Let me clarify, in case it seems like I'm simply blaming Victor for failing to completely reinvent computing in his spare time. These essays repeatedly return to visualization as the method of feedback: visualization of time, visualization of data, and code that itself performs visualization. Unfortunately, there's an entire field of programming where a graphical representation is either impossible or misleading (how much of web programming is just pushing strings around, after all?).

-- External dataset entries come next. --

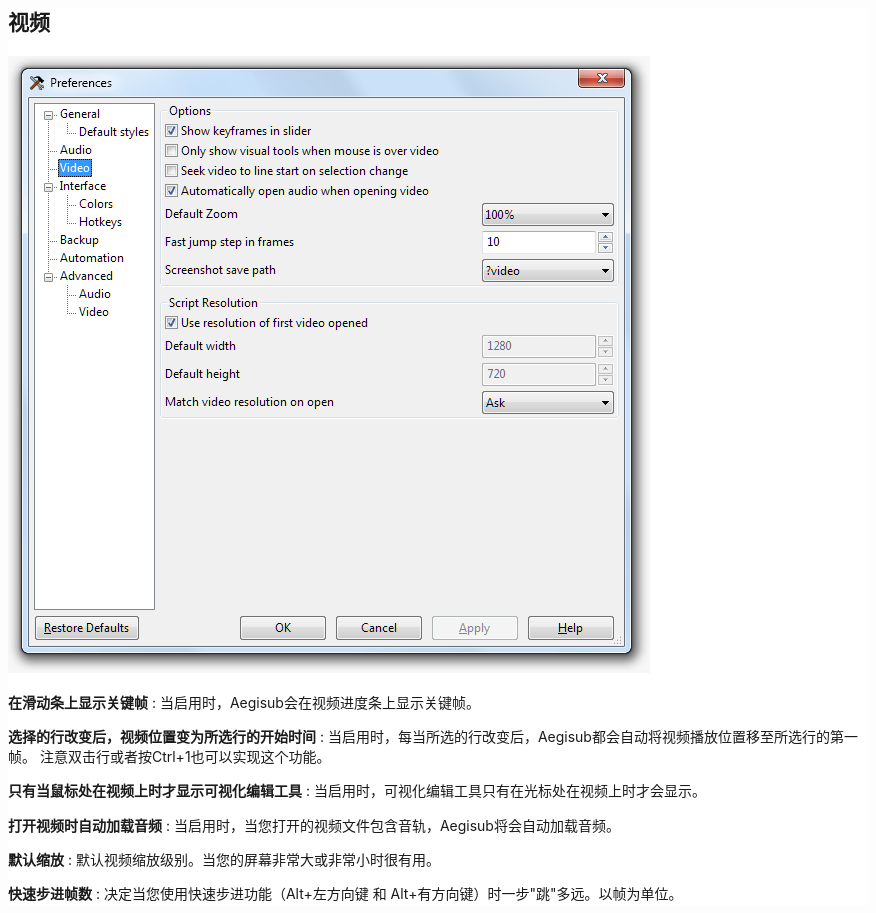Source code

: ## 视频

![preferences-video](/img/3.2/preferences-video.png#center)

**在滑动条上显示关键帧**
:   当启用时，Aegisub会在视频进度条上显示关键帧。

**选择的行改变后，视频位置变为所选行的开始时间**
:   当启用时，每当所选的行改变后，Aegisub都会自动将视频播放位置移至所选行的第一帧。
    注意双击行或者按Ctrl+1也可以实现这个功能。

**只有当鼠标处在视频上时才显示可视化编辑工具**
:   当启用时，可视化编辑工具只有在光标处在视频上时才会显示。

**打开视频时自动加载音频**
:   当启用时，当您打开的视频文件包含音轨，Aegisub将会自动加载音频。

**默认缩放**
:   默认视频缩放级别。当您的屏幕非常大或非常小时很有用。

**快速步进帧数**
:   决定当您使用快速步进功能（Alt+左方向键 和
    Alt+有方向键）时一步"跳"多远。以帧为单位。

Frankly, in actual programming, it's counterproductive to try to examine every value by stepping through the code: if I reach that point, I've already failed all other approaches. My goal when teaching is explicitly not for students to try to predict every value, but to think of programming as designing a process that will be fed values. In this, it's similar to this Quora answer on what it's like to be an advanced mathematician:
Your intuitive thinking about a problem is productive and usefully structured, wasting little time on being aimlessly puzzled. For example, when answering a question about a high-dimensional space (e.g., whether a certain kind of rotation of a five-dimensional object has a "fixed point" which does not move during the rotation), you do not spend much time straining to visualize those things that do not have obvious analogues in two and three dimensions. (Violating this principle is a huge source of frustration for beginning maths students who don't know that they shouldn't be straining to visualize things for which they don't seem to have the visualizing machinery.) Instead... When trying to understand a new thing, you automatically focus on very simple examples that are easy to think about, and then you leverage intuition about the examples into more impressive insights.

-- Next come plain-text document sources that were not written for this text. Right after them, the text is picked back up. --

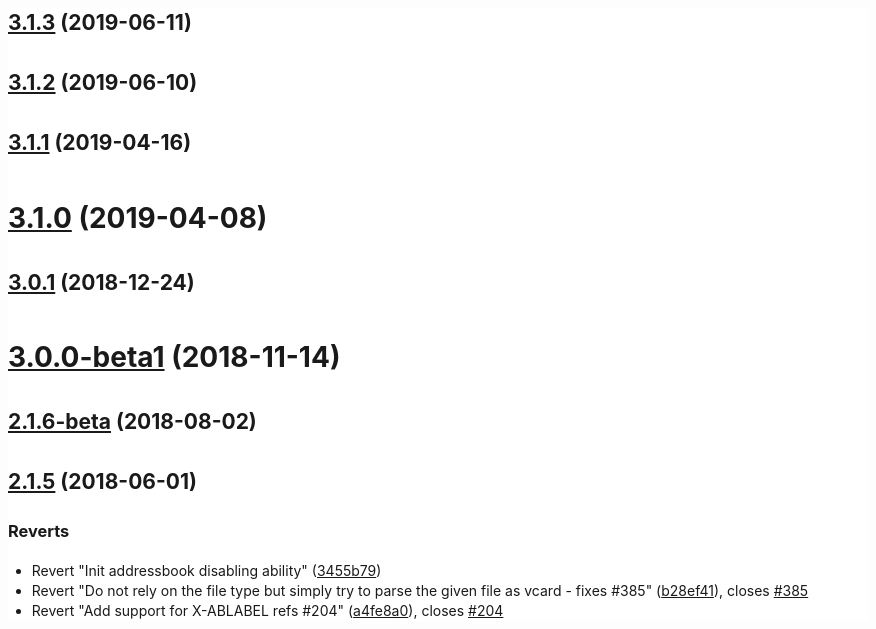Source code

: 

## [3.1.3](https://github.com/nextcloud/contacts/compare/v3.1.2...v3.1.3) (2019-06-11)



## [3.1.2](https://github.com/nextcloud/contacts/compare/v3.1.1...v3.1.2) (2019-06-10)



## [3.1.1](https://github.com/nextcloud/contacts/compare/v3.1.0...v3.1.1) (2019-04-16)



# [3.1.0](https://github.com/nextcloud/contacts/compare/v3.0.1...v3.1.0) (2019-04-08)



## [3.0.1](https://github.com/nextcloud/contacts/compare/v3.0.0...v3.0.1) (2018-12-24)



# [3.0.0-beta1](https://github.com/nextcloud/contacts/compare/v3.0.0-alpha1...v3.0.0-beta1) (2018-11-14)



## [2.1.6-beta](https://github.com/nextcloud/contacts/compare/v2.1.6...v2.1.6-beta) (2018-08-02)



## [2.1.5](https://github.com/nextcloud/contacts/compare/v2.1.4...v2.1.5) (2018-06-01)


### Reverts

* Revert "Init addressbook disabling ability" ([3455b79](https://github.com/nextcloud/contacts/commit/3455b790b877ac746f974cafb60c6f7f371f13ad))
* Revert "Do not rely on the file type but simply try to parse the given file as vcard - fixes #385" ([b28ef41](https://github.com/nextcloud/contacts/commit/b28ef41c9e47d7c791b29bc8c185067eba359718)), closes [#385](https://github.com/nextcloud/contacts/issues/385)
* Revert "Add support for X-ABLABEL refs #204" ([a4fe8a0](https://github.com/nextcloud/contacts/commit/a4fe8a06a814a216a20e8c861ada446f45a7ffbc)), closes [#204](https://github.com/nextcloud/contacts/issues/204)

"Show the data" is a fine mantra when it comes to news graphics, but it's not really helpful when coding. Beginning coders should be learning to think in terms of data and code structure, not trying to out-calculate the computer. Working with exact, line-by-line values is a distraction at best--and yet it's the primary focus of Victor's proposed learning language, precisely because he's so graphically-focused. The idea that the goals of a visualization (to communicate data clearly) and the goals of a visualization programmer (to transform that data into graphics via abstraction) are diametrically opposed does not seem to have occurred to him. This is kind of shocking to me: as a data journalist, my goal is to use the computer to reduce the number of individual values I have to see at any time. A programming language that swamps me in detail is exactly what I don't want.

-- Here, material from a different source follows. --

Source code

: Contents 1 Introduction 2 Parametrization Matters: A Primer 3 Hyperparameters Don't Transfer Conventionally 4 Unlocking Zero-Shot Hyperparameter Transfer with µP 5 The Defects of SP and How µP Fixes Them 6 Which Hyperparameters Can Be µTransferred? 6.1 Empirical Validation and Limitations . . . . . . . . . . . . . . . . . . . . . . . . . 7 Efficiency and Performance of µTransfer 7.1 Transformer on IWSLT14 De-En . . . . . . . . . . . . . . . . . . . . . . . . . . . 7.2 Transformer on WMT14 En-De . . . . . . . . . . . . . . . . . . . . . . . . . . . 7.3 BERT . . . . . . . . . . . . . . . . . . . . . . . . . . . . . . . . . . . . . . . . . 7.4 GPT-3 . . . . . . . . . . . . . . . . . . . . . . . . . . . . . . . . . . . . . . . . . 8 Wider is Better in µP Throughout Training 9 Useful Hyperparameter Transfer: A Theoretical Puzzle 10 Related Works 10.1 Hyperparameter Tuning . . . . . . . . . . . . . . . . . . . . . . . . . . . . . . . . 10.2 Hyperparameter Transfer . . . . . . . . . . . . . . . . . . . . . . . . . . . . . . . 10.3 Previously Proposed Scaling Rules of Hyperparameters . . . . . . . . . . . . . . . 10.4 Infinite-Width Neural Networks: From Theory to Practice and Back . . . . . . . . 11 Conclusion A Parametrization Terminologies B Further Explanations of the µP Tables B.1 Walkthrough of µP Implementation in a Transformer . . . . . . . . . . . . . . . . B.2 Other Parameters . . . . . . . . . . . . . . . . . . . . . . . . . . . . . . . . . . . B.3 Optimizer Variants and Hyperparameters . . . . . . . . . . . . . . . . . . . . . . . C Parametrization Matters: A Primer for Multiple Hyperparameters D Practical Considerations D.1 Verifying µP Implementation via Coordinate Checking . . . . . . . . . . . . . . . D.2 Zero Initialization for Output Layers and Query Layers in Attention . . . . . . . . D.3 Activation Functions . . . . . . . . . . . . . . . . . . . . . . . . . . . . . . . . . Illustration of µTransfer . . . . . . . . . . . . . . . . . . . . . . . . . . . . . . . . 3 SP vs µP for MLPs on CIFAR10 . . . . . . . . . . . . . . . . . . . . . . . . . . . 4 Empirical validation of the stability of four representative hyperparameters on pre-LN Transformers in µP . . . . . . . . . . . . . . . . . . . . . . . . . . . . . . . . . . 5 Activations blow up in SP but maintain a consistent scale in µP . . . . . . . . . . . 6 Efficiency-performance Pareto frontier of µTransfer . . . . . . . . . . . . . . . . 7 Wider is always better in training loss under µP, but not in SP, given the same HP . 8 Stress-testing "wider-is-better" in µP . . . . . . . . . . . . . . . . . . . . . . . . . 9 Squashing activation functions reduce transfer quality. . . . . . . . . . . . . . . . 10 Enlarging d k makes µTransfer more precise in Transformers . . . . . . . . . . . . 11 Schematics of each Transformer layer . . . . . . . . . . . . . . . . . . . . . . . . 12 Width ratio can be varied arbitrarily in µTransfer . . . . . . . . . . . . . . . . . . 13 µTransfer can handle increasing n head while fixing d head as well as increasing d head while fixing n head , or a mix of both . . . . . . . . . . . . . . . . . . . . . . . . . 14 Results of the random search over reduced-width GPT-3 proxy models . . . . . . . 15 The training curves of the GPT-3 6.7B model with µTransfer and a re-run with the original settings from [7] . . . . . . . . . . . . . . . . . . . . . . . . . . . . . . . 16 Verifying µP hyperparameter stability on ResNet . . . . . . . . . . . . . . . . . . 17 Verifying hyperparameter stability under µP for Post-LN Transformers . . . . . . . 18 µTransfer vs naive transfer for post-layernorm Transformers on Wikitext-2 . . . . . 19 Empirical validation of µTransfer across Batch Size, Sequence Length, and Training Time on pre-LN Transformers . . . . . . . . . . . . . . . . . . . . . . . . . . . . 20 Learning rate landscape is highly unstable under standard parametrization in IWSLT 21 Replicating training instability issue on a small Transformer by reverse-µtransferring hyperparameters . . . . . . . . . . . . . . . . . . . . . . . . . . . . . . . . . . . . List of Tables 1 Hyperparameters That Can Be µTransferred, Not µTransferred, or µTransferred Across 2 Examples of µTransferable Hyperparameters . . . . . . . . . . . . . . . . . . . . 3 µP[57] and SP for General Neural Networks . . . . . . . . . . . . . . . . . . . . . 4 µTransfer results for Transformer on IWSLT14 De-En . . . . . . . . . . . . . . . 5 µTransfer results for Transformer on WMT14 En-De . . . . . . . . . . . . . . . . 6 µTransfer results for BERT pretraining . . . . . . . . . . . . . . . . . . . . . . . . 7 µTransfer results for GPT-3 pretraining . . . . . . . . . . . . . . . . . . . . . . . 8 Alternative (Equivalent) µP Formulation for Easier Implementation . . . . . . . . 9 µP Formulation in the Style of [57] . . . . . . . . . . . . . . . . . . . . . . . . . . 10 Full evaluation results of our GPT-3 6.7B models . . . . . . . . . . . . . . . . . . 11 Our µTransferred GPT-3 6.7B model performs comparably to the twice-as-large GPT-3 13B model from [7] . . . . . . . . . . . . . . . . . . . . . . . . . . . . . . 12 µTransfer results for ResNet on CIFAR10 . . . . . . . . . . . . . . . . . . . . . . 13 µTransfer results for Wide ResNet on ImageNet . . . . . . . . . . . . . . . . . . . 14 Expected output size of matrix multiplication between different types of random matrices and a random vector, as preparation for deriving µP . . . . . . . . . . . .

I'm glad that people are pushing the state of tech education forward. But changing the way people learn is not something you can do in isolation. It requires practical research, hands-on experience, and experimentation. It saddens me that Victor, who has some genuinely good feedback for Khan Academy in this essay, insists on framing them in grandiose proclamations instead of practical, full-fledged experiments. I don't know that I could honestly say which would be worse: if his ideas were imitated or if they were ignored. Victor, it seems, can't decide either.